Holding these three in balance is not always easy, and for sure, I don't always get it right. In my lovely, crazy, diverse church finding the right balance is especially tricky as I try to help people think afresh without being a stumbling block in their path and without denying my own hard-won convictions.
The apsotle Paul in amongst all his many and varied, sometimes more helpful than others, writings spoke of being 'all things to all people' in order that he might 'win some'. So I am left wondering what that looks like as I endeavour to lead this community of disicples in a way that is authentic.

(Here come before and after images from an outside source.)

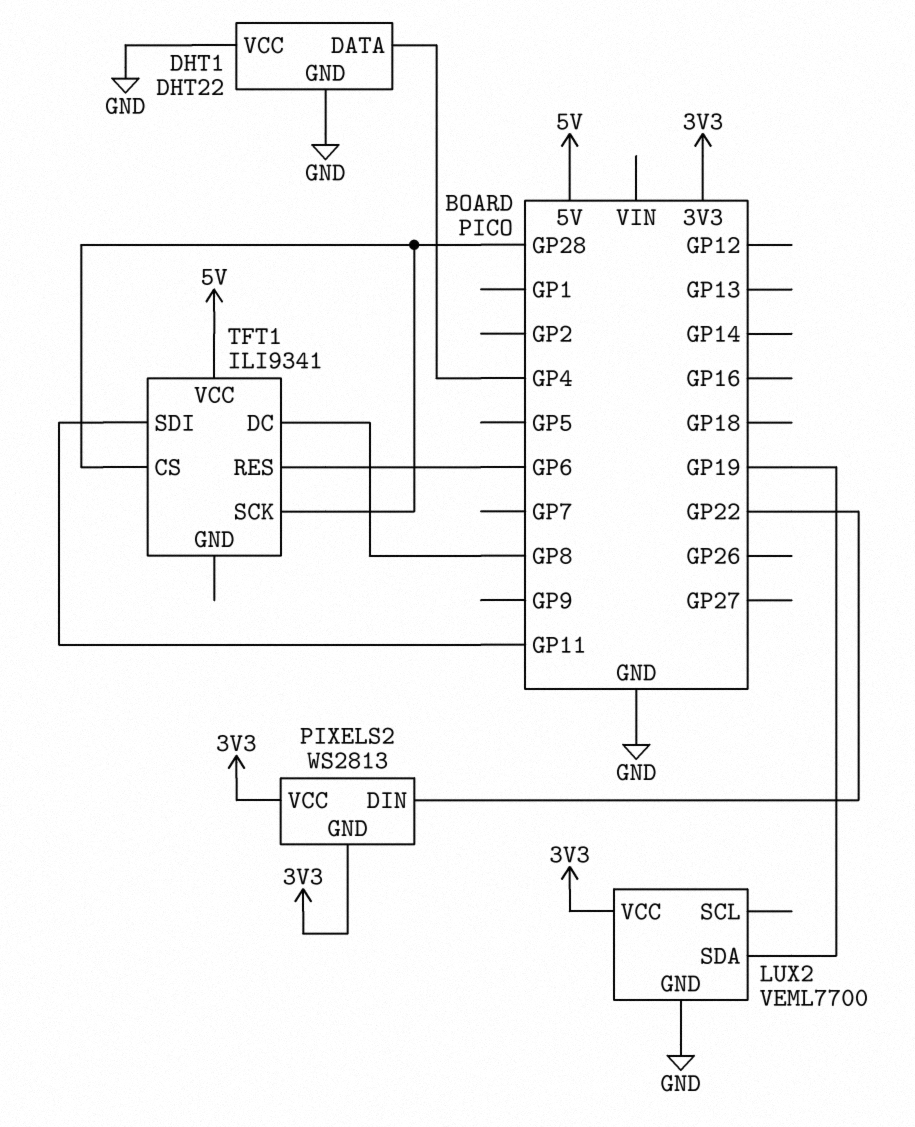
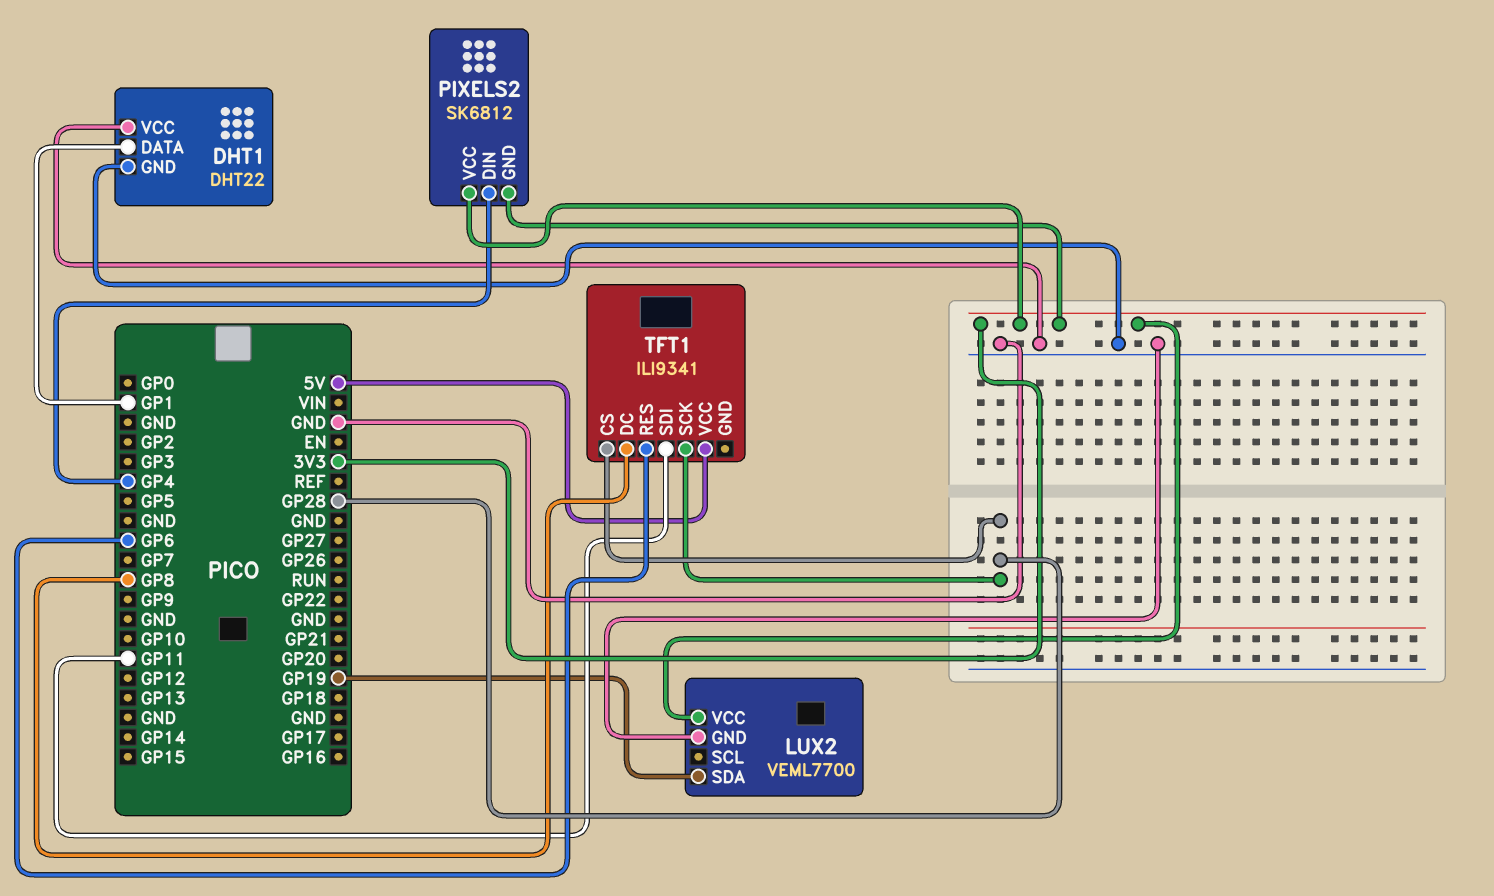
DHT1 pin DATA: GP4 -> GP1
PIXELS2: WS2813 -> SK6812
PIXELS2 pin DIN: GP22 -> GP4

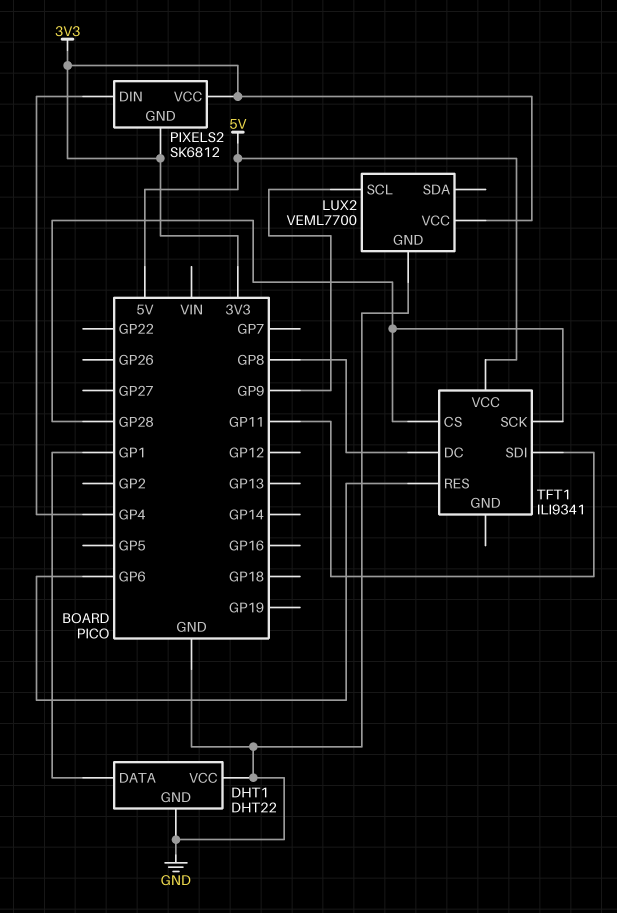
LUX2 pin SCL: none -> GP9
LUX2 pin SDA: GP19 -> none

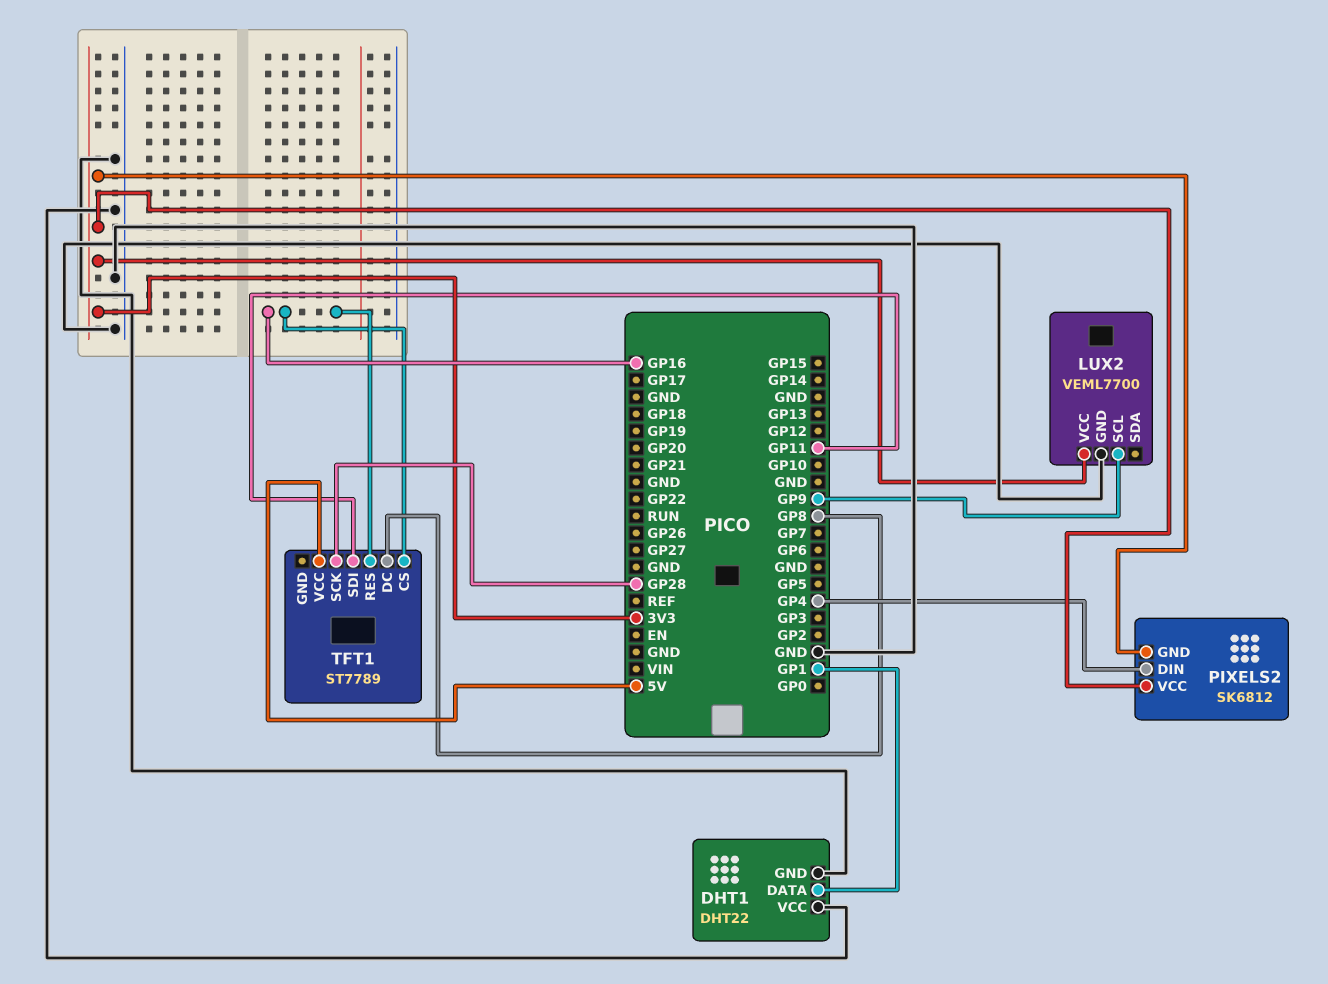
TFT1: ILI9341 -> ST7789
TFT1 pin CS: GP28 -> GP16
TFT1 pin RES: GP6 -> GP16

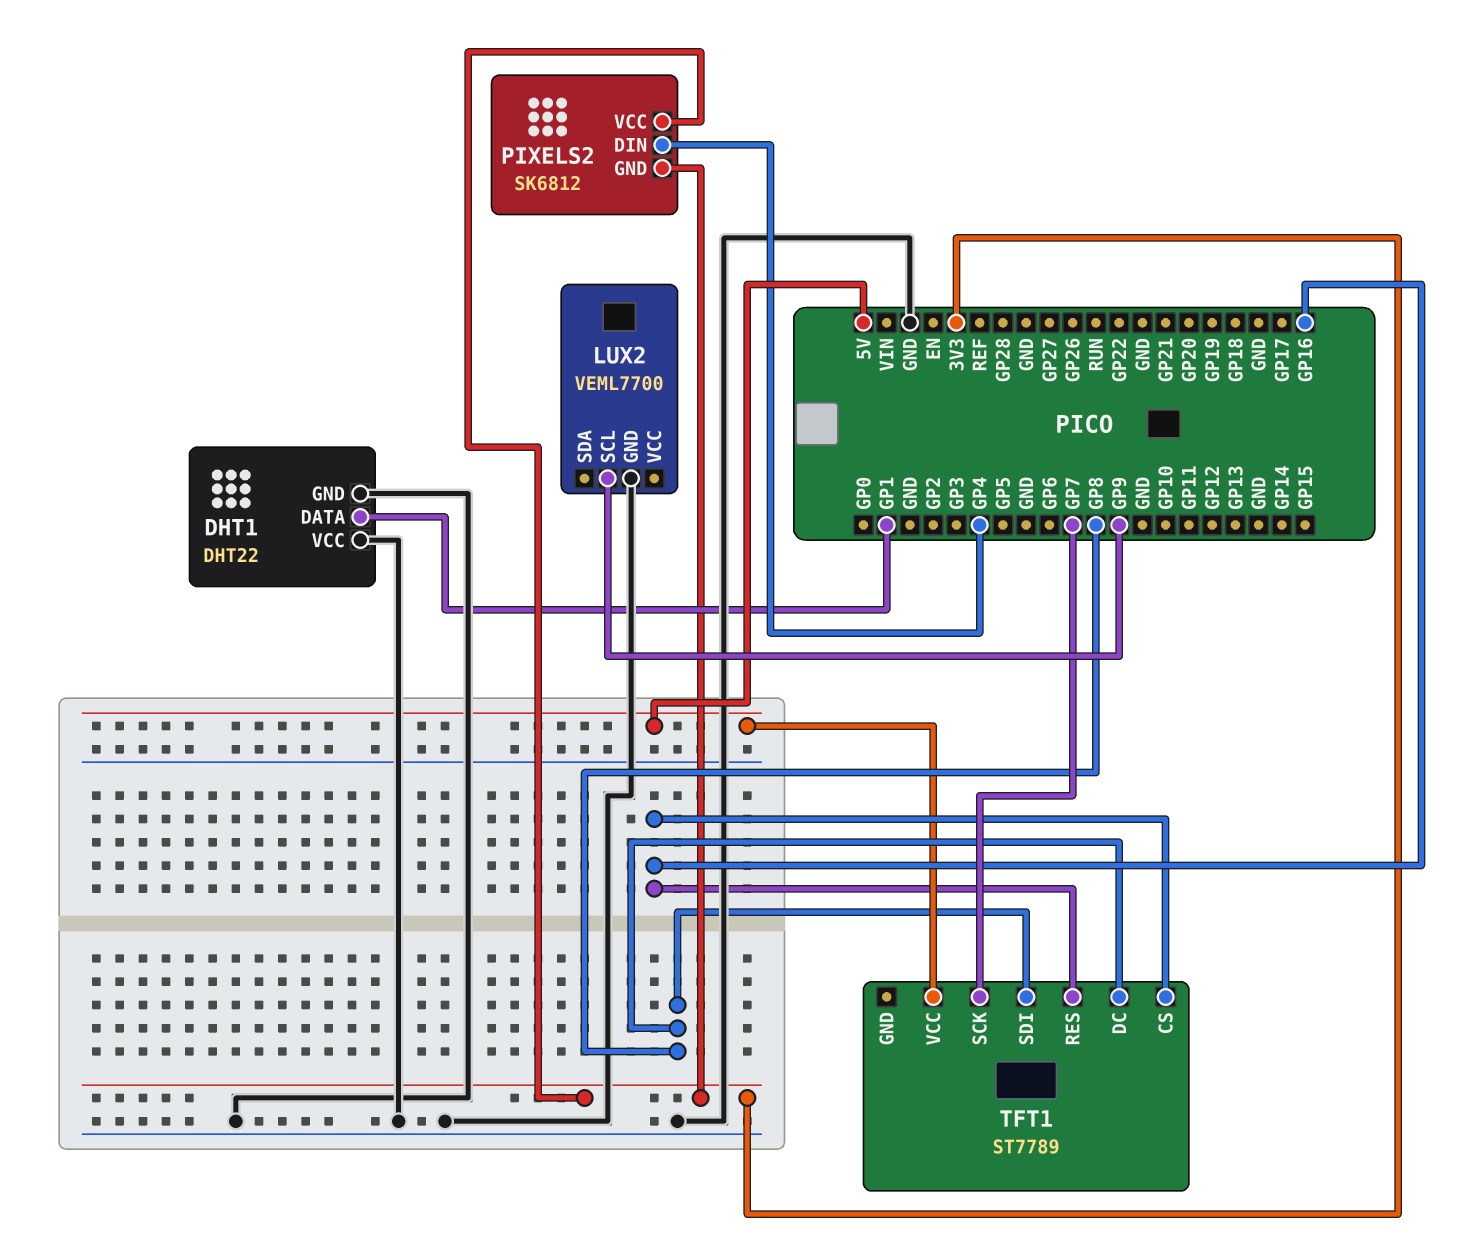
LUX2 pin VCC: 3V3 -> none
TFT1 pin SCK: GP28 -> GP7
TFT1 pin SDI: GP11 -> GP8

I find myself picturing a group of people on a hike - some rush on ahead, some lag behind and most are somewhere in between. So how do I determine who is where? How do I help the stragglers to catch up without holding back those moving more quickly? How do I restrain the eager without quashing their energy? In the coming weeks we will be thinking about growing in maturity, about moving from being spiritual babies who need to be bottle or spoon-fed to adult disicples who can chew over complex issues and discover new insights from God. I think one of my challenges, is to work out just what kind of solid food people are ready for, and that might mean stepping back along the path a bit in order to meet them and lead them forward gently and sensitively.
I've a feeling I've been a bit ham-fisted of late, well intended but not quite getting the balance right. It is important to be truthful but not every truth has to be told, or at least not yet. Integrity is vital, but it does not mean walking over some one else in the process. Pastoral senstivity, awareness that hurts arise easily and damage is not repaired wihtout effort, is essential.
So, in being all things to all people in order to win some, maybe I have to say different things to different people, not in a way that is dishonest or contradictory, but in a way that helps us all move in the general direction of 'forward'? Answers on a psotcard!